One of my favorite rants is the one about correlation not being equal to causation. That is, simply because two trends seem to be correlated does not imply that one trend causes the other. The folks over at the Church of the Flying Spaghetti Monster demonstrate this fallacious reasoning excellently with their assertion that a decline in the number of pirates causes global warming (scroll down a bit to see the graph). Unfortunately, this idea seemed to be lost on behavioral psychologists, or at least on the reporters who write the articles on their findings.
Enter this fascinating article from the Washington Post on whether or not teen sex causes delinquency. The two variables are clearly correlated, but the causal link was weak. A PhD student at the University of Virginia put the final nail in the causality coffin by using something called "behavioral genetics." Essentially, she studies pairs of twins - whose DNA and external influences are fairly similar - to investigate the correlation between teen sex and delinquency. This method effectively equalizes the effects of all the other variables present, so if the twin that engages in sex earlier is usually more delinquent, the two can said to be causally linked. However, this was not the case - if anything, the twin that had sex earlier was less likely to be delinquent. So much for early sexual activity causing delinquency.
The proper conclusion here is not, of course, that we have to encourage kids to have sex earlier. It is merely that some other variable is obviously influencing both teen sex and delinquency. The UVA researchers point to genes - that explanation seems like a cop-out to me.

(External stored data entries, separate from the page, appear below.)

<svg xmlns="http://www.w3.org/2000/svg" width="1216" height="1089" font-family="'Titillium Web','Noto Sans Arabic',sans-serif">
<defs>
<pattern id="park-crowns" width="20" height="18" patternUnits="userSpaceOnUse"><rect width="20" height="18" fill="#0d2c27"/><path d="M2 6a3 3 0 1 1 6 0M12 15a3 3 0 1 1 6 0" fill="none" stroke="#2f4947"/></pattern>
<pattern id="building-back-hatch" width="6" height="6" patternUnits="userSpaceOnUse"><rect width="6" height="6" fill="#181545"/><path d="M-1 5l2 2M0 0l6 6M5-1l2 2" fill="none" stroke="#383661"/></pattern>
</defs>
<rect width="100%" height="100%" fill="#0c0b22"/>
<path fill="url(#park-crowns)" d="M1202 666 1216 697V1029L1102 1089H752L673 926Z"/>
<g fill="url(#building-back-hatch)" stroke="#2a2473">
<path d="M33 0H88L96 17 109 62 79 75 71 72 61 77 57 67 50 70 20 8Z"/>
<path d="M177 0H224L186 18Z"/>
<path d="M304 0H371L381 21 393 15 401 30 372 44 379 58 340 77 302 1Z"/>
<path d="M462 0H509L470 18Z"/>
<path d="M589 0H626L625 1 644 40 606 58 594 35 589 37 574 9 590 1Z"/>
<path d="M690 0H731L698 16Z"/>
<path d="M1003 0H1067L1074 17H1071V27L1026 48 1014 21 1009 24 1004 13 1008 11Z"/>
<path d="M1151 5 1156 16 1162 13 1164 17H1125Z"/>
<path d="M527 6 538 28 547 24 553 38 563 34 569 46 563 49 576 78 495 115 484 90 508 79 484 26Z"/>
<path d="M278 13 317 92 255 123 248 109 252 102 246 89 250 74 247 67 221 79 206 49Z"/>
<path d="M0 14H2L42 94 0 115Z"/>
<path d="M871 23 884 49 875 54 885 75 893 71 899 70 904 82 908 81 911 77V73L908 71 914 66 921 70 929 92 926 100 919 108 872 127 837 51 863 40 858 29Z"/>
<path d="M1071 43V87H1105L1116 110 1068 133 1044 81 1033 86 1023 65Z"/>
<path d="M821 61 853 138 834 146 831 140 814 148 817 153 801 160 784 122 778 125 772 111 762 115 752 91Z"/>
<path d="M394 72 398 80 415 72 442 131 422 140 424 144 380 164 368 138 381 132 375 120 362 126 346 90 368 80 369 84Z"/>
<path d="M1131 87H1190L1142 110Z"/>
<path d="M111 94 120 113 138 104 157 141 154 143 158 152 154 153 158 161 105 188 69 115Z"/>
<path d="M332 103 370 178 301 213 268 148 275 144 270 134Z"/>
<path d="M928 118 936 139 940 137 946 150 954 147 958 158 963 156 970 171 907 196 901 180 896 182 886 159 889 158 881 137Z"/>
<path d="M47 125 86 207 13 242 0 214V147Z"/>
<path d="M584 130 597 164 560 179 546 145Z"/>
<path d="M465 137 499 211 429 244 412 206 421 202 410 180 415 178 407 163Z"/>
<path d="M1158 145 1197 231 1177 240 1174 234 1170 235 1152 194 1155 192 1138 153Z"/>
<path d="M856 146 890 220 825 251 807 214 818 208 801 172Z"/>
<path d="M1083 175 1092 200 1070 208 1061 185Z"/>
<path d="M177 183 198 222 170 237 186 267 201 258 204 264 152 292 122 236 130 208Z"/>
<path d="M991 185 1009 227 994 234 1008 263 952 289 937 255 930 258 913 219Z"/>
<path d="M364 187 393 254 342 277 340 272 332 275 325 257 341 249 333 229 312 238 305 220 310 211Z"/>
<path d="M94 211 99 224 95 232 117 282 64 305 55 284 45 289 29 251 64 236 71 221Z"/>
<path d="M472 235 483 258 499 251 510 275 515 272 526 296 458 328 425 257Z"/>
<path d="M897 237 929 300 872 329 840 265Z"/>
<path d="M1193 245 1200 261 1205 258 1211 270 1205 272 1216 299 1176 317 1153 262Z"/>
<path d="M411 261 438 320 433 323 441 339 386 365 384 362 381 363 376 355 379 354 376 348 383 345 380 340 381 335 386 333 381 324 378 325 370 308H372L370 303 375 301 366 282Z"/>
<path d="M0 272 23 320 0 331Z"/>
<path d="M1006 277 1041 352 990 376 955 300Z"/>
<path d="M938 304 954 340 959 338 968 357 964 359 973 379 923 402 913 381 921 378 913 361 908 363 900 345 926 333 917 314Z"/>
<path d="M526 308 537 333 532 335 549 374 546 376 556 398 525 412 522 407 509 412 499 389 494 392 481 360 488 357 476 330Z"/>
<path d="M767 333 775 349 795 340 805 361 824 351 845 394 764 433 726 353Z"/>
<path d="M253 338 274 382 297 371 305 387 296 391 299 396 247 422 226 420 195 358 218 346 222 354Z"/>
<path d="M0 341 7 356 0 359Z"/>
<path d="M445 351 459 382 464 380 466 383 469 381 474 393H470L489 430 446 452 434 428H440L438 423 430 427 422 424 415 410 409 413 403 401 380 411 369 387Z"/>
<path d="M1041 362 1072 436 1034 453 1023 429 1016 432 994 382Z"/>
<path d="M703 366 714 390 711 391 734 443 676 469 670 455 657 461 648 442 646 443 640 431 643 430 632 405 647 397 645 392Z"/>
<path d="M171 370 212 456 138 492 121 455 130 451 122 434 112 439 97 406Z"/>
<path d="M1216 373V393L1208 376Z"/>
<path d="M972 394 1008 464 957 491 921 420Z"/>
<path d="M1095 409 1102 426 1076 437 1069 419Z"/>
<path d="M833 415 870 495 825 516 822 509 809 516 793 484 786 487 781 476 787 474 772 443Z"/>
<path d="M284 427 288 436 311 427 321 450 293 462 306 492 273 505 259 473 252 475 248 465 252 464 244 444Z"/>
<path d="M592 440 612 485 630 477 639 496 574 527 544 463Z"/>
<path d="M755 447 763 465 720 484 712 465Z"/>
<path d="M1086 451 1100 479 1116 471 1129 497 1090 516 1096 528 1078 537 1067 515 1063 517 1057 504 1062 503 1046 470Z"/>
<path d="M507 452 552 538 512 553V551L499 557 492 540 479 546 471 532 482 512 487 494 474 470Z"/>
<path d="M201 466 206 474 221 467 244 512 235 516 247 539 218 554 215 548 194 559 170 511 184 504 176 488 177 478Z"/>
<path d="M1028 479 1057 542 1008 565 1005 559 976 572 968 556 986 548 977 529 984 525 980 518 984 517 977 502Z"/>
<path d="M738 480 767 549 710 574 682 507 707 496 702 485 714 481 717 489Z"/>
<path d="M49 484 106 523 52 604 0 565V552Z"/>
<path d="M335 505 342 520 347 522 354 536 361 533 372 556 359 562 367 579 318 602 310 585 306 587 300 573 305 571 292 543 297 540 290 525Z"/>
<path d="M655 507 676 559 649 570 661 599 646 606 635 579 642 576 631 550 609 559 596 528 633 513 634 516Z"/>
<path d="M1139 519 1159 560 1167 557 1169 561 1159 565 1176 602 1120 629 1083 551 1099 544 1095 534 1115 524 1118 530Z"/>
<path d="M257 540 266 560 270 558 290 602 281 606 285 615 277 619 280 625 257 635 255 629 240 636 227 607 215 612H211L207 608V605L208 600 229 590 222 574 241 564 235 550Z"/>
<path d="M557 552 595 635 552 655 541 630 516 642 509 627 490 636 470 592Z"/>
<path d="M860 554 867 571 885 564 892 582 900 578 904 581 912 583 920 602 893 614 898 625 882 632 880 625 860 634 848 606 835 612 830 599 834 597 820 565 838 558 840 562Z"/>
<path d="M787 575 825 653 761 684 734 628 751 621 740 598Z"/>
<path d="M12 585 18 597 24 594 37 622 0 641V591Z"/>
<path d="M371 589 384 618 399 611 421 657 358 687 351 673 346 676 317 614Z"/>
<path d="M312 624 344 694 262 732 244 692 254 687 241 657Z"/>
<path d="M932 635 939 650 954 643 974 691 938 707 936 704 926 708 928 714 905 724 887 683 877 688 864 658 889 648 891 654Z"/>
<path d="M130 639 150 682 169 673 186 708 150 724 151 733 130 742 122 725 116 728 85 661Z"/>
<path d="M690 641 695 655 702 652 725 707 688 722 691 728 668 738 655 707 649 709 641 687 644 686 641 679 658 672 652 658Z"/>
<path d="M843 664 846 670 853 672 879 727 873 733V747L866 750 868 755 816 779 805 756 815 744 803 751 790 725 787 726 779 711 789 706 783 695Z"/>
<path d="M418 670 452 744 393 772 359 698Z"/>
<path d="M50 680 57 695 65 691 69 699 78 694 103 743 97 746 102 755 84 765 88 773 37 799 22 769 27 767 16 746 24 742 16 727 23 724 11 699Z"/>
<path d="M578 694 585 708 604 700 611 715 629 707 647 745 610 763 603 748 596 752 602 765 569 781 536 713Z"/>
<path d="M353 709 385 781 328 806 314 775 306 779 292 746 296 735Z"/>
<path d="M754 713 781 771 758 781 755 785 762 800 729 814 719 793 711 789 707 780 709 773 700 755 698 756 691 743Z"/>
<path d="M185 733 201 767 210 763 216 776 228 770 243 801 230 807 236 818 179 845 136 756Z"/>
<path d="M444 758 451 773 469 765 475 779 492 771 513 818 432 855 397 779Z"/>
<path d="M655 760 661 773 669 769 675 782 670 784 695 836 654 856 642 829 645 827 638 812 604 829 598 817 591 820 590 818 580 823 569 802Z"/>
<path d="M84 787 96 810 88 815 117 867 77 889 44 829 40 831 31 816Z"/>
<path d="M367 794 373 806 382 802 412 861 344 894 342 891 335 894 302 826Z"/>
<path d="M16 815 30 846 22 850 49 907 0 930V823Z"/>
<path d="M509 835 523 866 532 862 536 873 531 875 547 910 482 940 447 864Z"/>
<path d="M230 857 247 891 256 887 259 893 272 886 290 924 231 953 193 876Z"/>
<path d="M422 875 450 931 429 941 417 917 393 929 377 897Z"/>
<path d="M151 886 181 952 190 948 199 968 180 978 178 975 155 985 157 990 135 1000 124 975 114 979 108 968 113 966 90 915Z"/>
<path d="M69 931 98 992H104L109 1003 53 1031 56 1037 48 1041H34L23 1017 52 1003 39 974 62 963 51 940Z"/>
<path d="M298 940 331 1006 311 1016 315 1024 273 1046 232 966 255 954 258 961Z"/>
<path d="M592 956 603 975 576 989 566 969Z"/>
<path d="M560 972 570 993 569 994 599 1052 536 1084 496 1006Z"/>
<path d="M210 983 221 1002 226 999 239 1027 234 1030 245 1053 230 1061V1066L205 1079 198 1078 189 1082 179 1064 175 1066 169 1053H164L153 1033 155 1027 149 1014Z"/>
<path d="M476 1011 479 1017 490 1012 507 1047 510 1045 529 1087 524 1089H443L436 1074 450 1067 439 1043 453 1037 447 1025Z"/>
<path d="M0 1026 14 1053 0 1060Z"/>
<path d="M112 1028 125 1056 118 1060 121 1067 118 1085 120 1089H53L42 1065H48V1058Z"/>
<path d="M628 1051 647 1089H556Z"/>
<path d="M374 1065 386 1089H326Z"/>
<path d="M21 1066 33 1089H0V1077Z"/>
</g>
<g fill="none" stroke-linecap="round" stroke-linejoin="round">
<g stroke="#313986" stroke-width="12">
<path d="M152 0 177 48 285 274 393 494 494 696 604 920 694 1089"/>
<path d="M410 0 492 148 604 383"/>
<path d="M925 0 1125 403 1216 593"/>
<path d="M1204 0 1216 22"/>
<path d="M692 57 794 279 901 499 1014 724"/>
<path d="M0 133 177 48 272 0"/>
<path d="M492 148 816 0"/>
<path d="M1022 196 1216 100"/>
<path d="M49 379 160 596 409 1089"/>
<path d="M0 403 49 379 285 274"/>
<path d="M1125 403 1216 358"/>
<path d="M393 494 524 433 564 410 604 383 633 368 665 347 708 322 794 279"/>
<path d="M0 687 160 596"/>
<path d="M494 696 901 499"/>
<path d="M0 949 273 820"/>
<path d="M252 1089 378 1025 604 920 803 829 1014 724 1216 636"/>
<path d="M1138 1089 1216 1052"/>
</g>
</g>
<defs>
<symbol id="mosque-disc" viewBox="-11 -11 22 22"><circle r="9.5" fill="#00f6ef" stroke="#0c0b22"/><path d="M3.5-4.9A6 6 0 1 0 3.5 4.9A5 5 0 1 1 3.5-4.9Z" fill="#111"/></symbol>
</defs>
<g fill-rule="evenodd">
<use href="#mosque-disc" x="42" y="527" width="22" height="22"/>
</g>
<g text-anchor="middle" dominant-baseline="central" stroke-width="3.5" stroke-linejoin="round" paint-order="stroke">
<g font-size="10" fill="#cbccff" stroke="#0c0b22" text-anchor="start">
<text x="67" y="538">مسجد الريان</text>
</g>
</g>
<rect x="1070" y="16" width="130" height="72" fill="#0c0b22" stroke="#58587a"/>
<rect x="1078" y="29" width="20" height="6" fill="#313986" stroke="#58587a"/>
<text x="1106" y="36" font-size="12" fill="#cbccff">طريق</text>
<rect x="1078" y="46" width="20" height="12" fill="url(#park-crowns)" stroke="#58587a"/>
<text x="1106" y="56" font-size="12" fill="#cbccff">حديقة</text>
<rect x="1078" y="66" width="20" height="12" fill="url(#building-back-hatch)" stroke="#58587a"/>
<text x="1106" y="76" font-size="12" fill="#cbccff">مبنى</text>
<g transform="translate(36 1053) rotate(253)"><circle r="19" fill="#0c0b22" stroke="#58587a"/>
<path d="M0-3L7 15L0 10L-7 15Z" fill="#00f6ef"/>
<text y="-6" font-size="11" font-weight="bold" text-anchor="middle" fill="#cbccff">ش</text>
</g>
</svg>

Either way, this new analysis method looks like a powerful tool to address the correlation-causation problem. Let's hope that more and more behavioral psychologists (and health scientists too - their work is notoriously littered with shaky causal links) begin to use this sort of analysis to test their theories. And let's hope that some of the more bombastic conclusions out there about causal links between behaviors can be tested too. There's too many crap conclusions being foisted on the American public, and these conclusions often help direct policy even if they are weakly supported. Attributing causation to correlated data is easy, but it's often not true, and it's important that the public and our policymakers know the truth, not the easy answer.